• What you are asked to do: Where a line of the following data contains the string "schools", include it in the tally. Report the total alone.
========================================
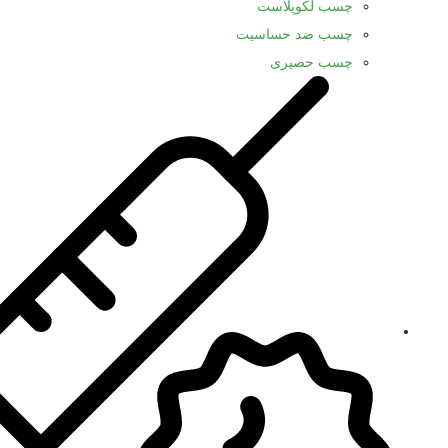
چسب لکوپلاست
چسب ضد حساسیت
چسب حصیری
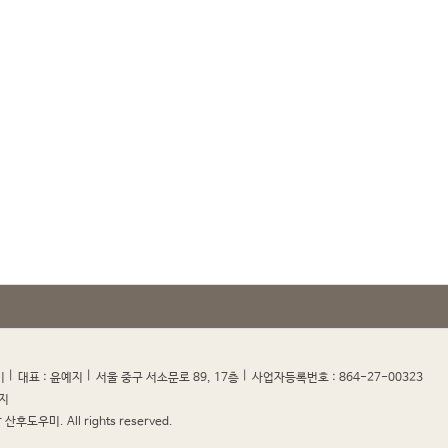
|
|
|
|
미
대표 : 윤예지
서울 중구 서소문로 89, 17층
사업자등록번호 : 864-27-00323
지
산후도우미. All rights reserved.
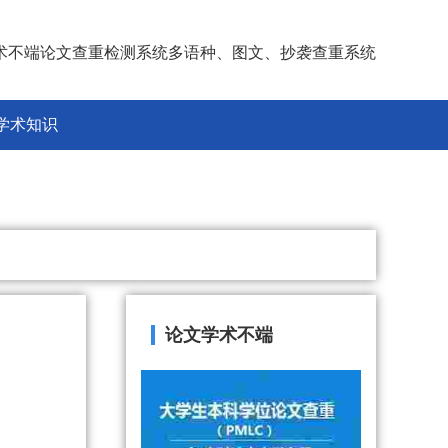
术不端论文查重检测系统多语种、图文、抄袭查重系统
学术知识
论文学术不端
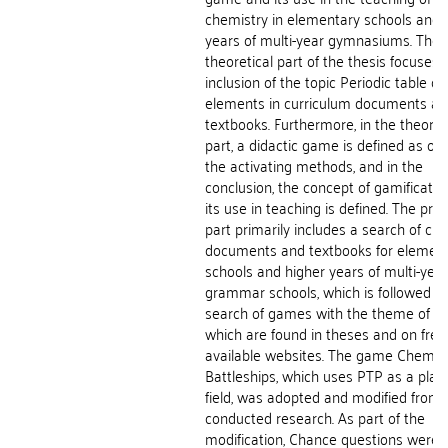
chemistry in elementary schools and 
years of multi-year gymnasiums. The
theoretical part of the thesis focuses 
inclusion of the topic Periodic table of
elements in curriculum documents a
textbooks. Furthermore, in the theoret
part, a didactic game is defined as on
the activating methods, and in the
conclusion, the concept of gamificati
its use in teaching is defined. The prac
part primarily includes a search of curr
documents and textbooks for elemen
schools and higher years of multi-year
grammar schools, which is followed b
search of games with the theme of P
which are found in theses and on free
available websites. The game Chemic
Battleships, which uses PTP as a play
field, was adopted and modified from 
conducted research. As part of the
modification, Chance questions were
========================================
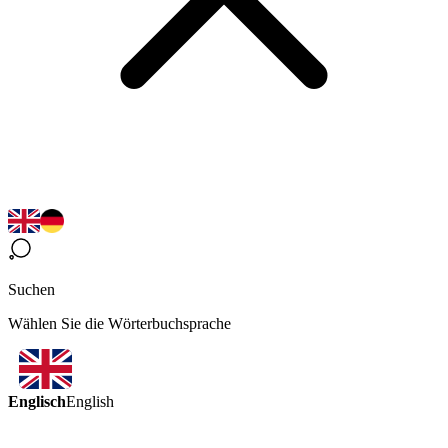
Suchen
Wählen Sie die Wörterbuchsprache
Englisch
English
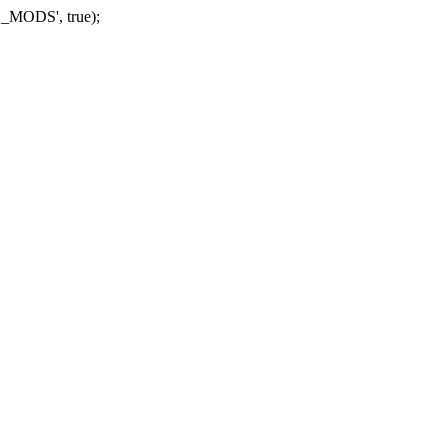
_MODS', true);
========================================
• Task result: 3